La châtelaine, frappée de l'intelligence précoce de sa protégée, l'avait prise à ce point en affection qu'elle n'avait pas tardé à mettre en elle toute sa confiance.

Elle avait l'habitude de passer l'hiver à Paris et c'est à Victorine qu'elle confiait chaque saison la direction générale du personnel du château.

La jeune fille avait pris rapidement une importance énorme dans la maison.

Ambitieuse et rouée, elle avait trouvé le moyen de se rendre indispensable, à ce point qu'elle ne prenait plus même la peine de prévenir sa maîtresse des changements qu'elle opérait à Bois-Peillot. C'est ainsi qu'elle avait, de sa propre autorité, engagé comme jardinier, remplissant également les fonctions de garde-chasse et au besoin de cocher, le beau Pastouret, retour du régiment.

Mme Maslet avait, selon sa coutume, ratifié le choix de la jeune gouvernante, sans se demander à quel mobile celle-ci avait obéi.

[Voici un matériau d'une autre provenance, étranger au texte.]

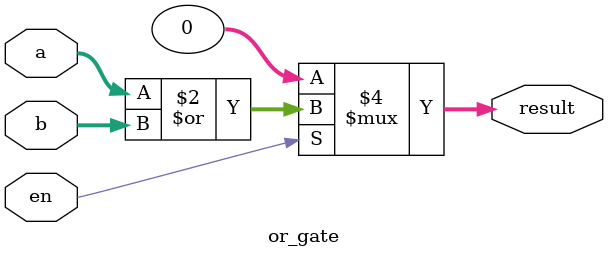
<source format=v>
module or_gate(
    input [31:0]a,b,
    input en,
    output reg[31:0]result
);
    always @(*) begin
        if(en)begin
            result = a|b;    
        end else begin
            result = 32'd0;  
        end
    end
endmodule
</source>
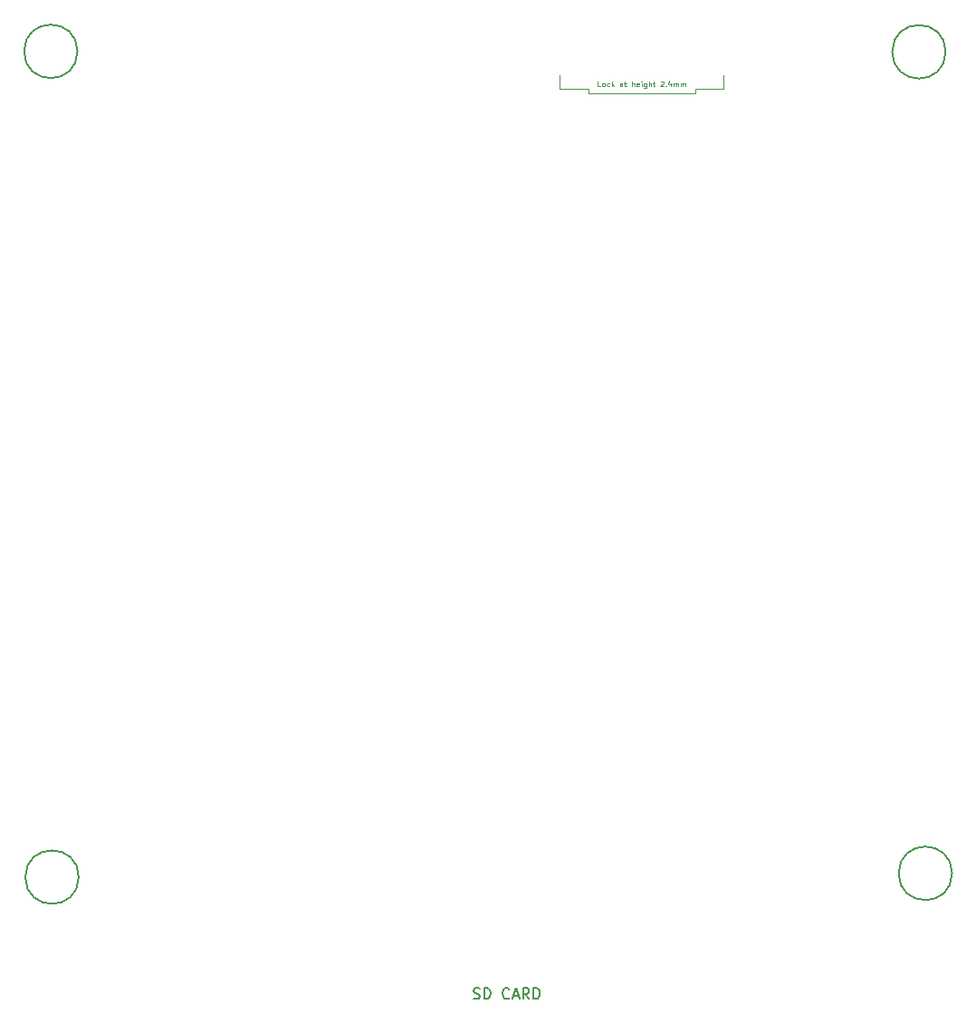
<source format=gbr>
G04 #@! TF.GenerationSoftware,KiCad,Pcbnew,5.1.5-52549c5~86~ubuntu18.04.1*
G04 #@! TF.CreationDate,2020-05-25T12:27:11-05:00*
G04 #@! TF.ProjectId,AICE,41494345-2e6b-4696-9361-645f70636258,rev?*
G04 #@! TF.SameCoordinates,Original*
G04 #@! TF.FileFunction,Other,Comment*
%FSLAX46Y46*%
G04 Gerber Fmt 4.6, Leading zero omitted, Abs format (unit mm)*
G04 Created by KiCad (PCBNEW 5.1.5-52549c5~86~ubuntu18.04.1) date 2020-05-25 12:27:11*
%MOMM*%
%LPD*%
G04 APERTURE LIST*
%ADD10C,0.100000*%
%ADD11C,0.150000*%
%ADD12C,0.060000*%
G04 APERTURE END LIST*
D10*
X87420000Y-71190000D02*
X84770000Y-71190000D01*
X97420000Y-71590000D02*
X97420000Y-71190000D01*
X97420000Y-71190000D02*
X100070000Y-71190000D01*
X97420000Y-71590000D02*
X87420000Y-71590000D01*
X100070000Y-71190000D02*
X100070000Y-69860000D01*
X84770000Y-71190000D02*
X84770000Y-69860000D01*
X87420000Y-71590000D02*
X87420000Y-71190000D01*
D11*
X39780000Y-144800000D02*
G75*
G03X39780000Y-144800000I-2500000J0D01*
G01*
X39666000Y-67652000D02*
G75*
G03X39666000Y-67652000I-2500000J0D01*
G01*
X121450000Y-144450000D02*
G75*
G03X121450000Y-144450000I-2500000J0D01*
G01*
X120850000Y-67690000D02*
G75*
G03X120850000Y-67690000I-2500000J0D01*
G01*
D12*
X88574761Y-70936190D02*
X88336666Y-70936190D01*
X88336666Y-70436190D01*
X88812857Y-70936190D02*
X88765238Y-70912380D01*
X88741428Y-70888571D01*
X88717619Y-70840952D01*
X88717619Y-70698095D01*
X88741428Y-70650476D01*
X88765238Y-70626666D01*
X88812857Y-70602857D01*
X88884285Y-70602857D01*
X88931904Y-70626666D01*
X88955714Y-70650476D01*
X88979523Y-70698095D01*
X88979523Y-70840952D01*
X88955714Y-70888571D01*
X88931904Y-70912380D01*
X88884285Y-70936190D01*
X88812857Y-70936190D01*
X89408095Y-70912380D02*
X89360476Y-70936190D01*
X89265238Y-70936190D01*
X89217619Y-70912380D01*
X89193809Y-70888571D01*
X89170000Y-70840952D01*
X89170000Y-70698095D01*
X89193809Y-70650476D01*
X89217619Y-70626666D01*
X89265238Y-70602857D01*
X89360476Y-70602857D01*
X89408095Y-70626666D01*
X89622380Y-70936190D02*
X89622380Y-70436190D01*
X89670000Y-70745714D02*
X89812857Y-70936190D01*
X89812857Y-70602857D02*
X89622380Y-70793333D01*
X90622380Y-70936190D02*
X90622380Y-70674285D01*
X90598571Y-70626666D01*
X90550952Y-70602857D01*
X90455714Y-70602857D01*
X90408095Y-70626666D01*
X90622380Y-70912380D02*
X90574761Y-70936190D01*
X90455714Y-70936190D01*
X90408095Y-70912380D01*
X90384285Y-70864761D01*
X90384285Y-70817142D01*
X90408095Y-70769523D01*
X90455714Y-70745714D01*
X90574761Y-70745714D01*
X90622380Y-70721904D01*
X90789047Y-70602857D02*
X90979523Y-70602857D01*
X90860476Y-70436190D02*
X90860476Y-70864761D01*
X90884285Y-70912380D01*
X90931904Y-70936190D01*
X90979523Y-70936190D01*
X91527142Y-70936190D02*
X91527142Y-70436190D01*
X91741428Y-70936190D02*
X91741428Y-70674285D01*
X91717619Y-70626666D01*
X91670000Y-70602857D01*
X91598571Y-70602857D01*
X91550952Y-70626666D01*
X91527142Y-70650476D01*
X92170000Y-70912380D02*
X92122380Y-70936190D01*
X92027142Y-70936190D01*
X91979523Y-70912380D01*
X91955714Y-70864761D01*
X91955714Y-70674285D01*
X91979523Y-70626666D01*
X92027142Y-70602857D01*
X92122380Y-70602857D01*
X92170000Y-70626666D01*
X92193809Y-70674285D01*
X92193809Y-70721904D01*
X91955714Y-70769523D01*
X92408095Y-70936190D02*
X92408095Y-70602857D01*
X92408095Y-70436190D02*
X92384285Y-70460000D01*
X92408095Y-70483809D01*
X92431904Y-70460000D01*
X92408095Y-70436190D01*
X92408095Y-70483809D01*
X92860476Y-70602857D02*
X92860476Y-71007619D01*
X92836666Y-71055238D01*
X92812857Y-71079047D01*
X92765238Y-71102857D01*
X92693809Y-71102857D01*
X92646190Y-71079047D01*
X92860476Y-70912380D02*
X92812857Y-70936190D01*
X92717619Y-70936190D01*
X92670000Y-70912380D01*
X92646190Y-70888571D01*
X92622380Y-70840952D01*
X92622380Y-70698095D01*
X92646190Y-70650476D01*
X92670000Y-70626666D01*
X92717619Y-70602857D01*
X92812857Y-70602857D01*
X92860476Y-70626666D01*
X93098571Y-70936190D02*
X93098571Y-70436190D01*
X93312857Y-70936190D02*
X93312857Y-70674285D01*
X93289047Y-70626666D01*
X93241428Y-70602857D01*
X93170000Y-70602857D01*
X93122380Y-70626666D01*
X93098571Y-70650476D01*
X93479523Y-70602857D02*
X93670000Y-70602857D01*
X93550952Y-70436190D02*
X93550952Y-70864761D01*
X93574761Y-70912380D01*
X93622380Y-70936190D01*
X93670000Y-70936190D01*
X94193809Y-70483809D02*
X94217619Y-70460000D01*
X94265238Y-70436190D01*
X94384285Y-70436190D01*
X94431904Y-70460000D01*
X94455714Y-70483809D01*
X94479523Y-70531428D01*
X94479523Y-70579047D01*
X94455714Y-70650476D01*
X94170000Y-70936190D01*
X94479523Y-70936190D01*
X94693809Y-70888571D02*
X94717619Y-70912380D01*
X94693809Y-70936190D01*
X94670000Y-70912380D01*
X94693809Y-70888571D01*
X94693809Y-70936190D01*
X95146190Y-70602857D02*
X95146190Y-70936190D01*
X95027142Y-70412380D02*
X94908095Y-70769523D01*
X95217619Y-70769523D01*
X95408095Y-70936190D02*
X95408095Y-70602857D01*
X95408095Y-70650476D02*
X95431904Y-70626666D01*
X95479523Y-70602857D01*
X95550952Y-70602857D01*
X95598571Y-70626666D01*
X95622380Y-70674285D01*
X95622380Y-70936190D01*
X95622380Y-70674285D02*
X95646190Y-70626666D01*
X95693809Y-70602857D01*
X95765238Y-70602857D01*
X95812857Y-70626666D01*
X95836666Y-70674285D01*
X95836666Y-70936190D01*
X96074761Y-70936190D02*
X96074761Y-70602857D01*
X96074761Y-70650476D02*
X96098571Y-70626666D01*
X96146190Y-70602857D01*
X96217619Y-70602857D01*
X96265238Y-70626666D01*
X96289047Y-70674285D01*
X96289047Y-70936190D01*
X96289047Y-70674285D02*
X96312857Y-70626666D01*
X96360476Y-70602857D01*
X96431904Y-70602857D01*
X96479523Y-70626666D01*
X96503333Y-70674285D01*
X96503333Y-70936190D01*
D11*
X76706001Y-156124141D02*
X76848859Y-156171760D01*
X77086954Y-156171760D01*
X77182192Y-156124141D01*
X77229811Y-156076522D01*
X77277430Y-155981284D01*
X77277430Y-155886046D01*
X77229811Y-155790808D01*
X77182192Y-155743189D01*
X77086954Y-155695570D01*
X76896478Y-155647951D01*
X76801240Y-155600332D01*
X76753620Y-155552713D01*
X76706001Y-155457475D01*
X76706001Y-155362237D01*
X76753620Y-155266999D01*
X76801240Y-155219380D01*
X76896478Y-155171760D01*
X77134573Y-155171760D01*
X77277430Y-155219380D01*
X77706001Y-156171760D02*
X77706001Y-155171760D01*
X77944097Y-155171760D01*
X78086954Y-155219380D01*
X78182192Y-155314618D01*
X78229811Y-155409856D01*
X78277430Y-155600332D01*
X78277430Y-155743189D01*
X78229811Y-155933665D01*
X78182192Y-156028903D01*
X78086954Y-156124141D01*
X77944097Y-156171760D01*
X77706001Y-156171760D01*
X80039335Y-156076522D02*
X79991716Y-156124141D01*
X79848859Y-156171760D01*
X79753620Y-156171760D01*
X79610763Y-156124141D01*
X79515525Y-156028903D01*
X79467906Y-155933665D01*
X79420287Y-155743189D01*
X79420287Y-155600332D01*
X79467906Y-155409856D01*
X79515525Y-155314618D01*
X79610763Y-155219380D01*
X79753620Y-155171760D01*
X79848859Y-155171760D01*
X79991716Y-155219380D01*
X80039335Y-155266999D01*
X80420287Y-155886046D02*
X80896478Y-155886046D01*
X80325049Y-156171760D02*
X80658382Y-155171760D01*
X80991716Y-156171760D01*
X81896478Y-156171760D02*
X81563144Y-155695570D01*
X81325049Y-156171760D02*
X81325049Y-155171760D01*
X81706001Y-155171760D01*
X81801240Y-155219380D01*
X81848859Y-155266999D01*
X81896478Y-155362237D01*
X81896478Y-155505094D01*
X81848859Y-155600332D01*
X81801240Y-155647951D01*
X81706001Y-155695570D01*
X81325049Y-155695570D01*
X82325049Y-156171760D02*
X82325049Y-155171760D01*
X82563144Y-155171760D01*
X82706001Y-155219380D01*
X82801240Y-155314618D01*
X82848859Y-155409856D01*
X82896478Y-155600332D01*
X82896478Y-155743189D01*
X82848859Y-155933665D01*
X82801240Y-156028903D01*
X82706001Y-156124141D01*
X82563144Y-156171760D01*
X82325049Y-156171760D01*
M02*

</source>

La vérité était que Victorine, qui à ce moment-là était devenue une fille superbe, dans tout l'épanouissement de la vingtième année, avait voulu introduire son amoureux dans la place.

Pastouret était né au même hameau qu'elle, dans une chaumière voisine de celle de ses parents. De quelques années plus âgé que Victorine, il l'avait le premier fait danser aux fêtes de village, puis il avait tiré au sort et lorsque, après cinq ans d'absence, il était revenu au pays avec les galons de maréchal des logis d'artillerie, son retour avait fait sensation parmi les filles à marier d'alentour.

Mais Pastouret était un garçon pratique. Et il n'avait eu d'yeux que pour la belle Victorine, qui représentait pour lui, de par la situation qu'elle occupait à Bois-Peillot et la protection de la châtelaine, le plus riche parti de la contrée.

Il était dès lors devenu le bras droit de Victorine et le factotum de Mme Maslet qui, sur la recommandation de la gouvernante, avait fini par le charger de ses intérêts extérieurs.

C'est lui qui s'occupait de la vente des coupes, de l'achat des bestiaux, de la rentrée des fermages. C'est à lui qu'avaient affaire les métayers et les bûcherons.

Jamais avant l'arrivée de Pastouret, les terres, sur le domaine, n'avaient produit un tel rendement et Mme Maslet se félicitait de son heureux choix.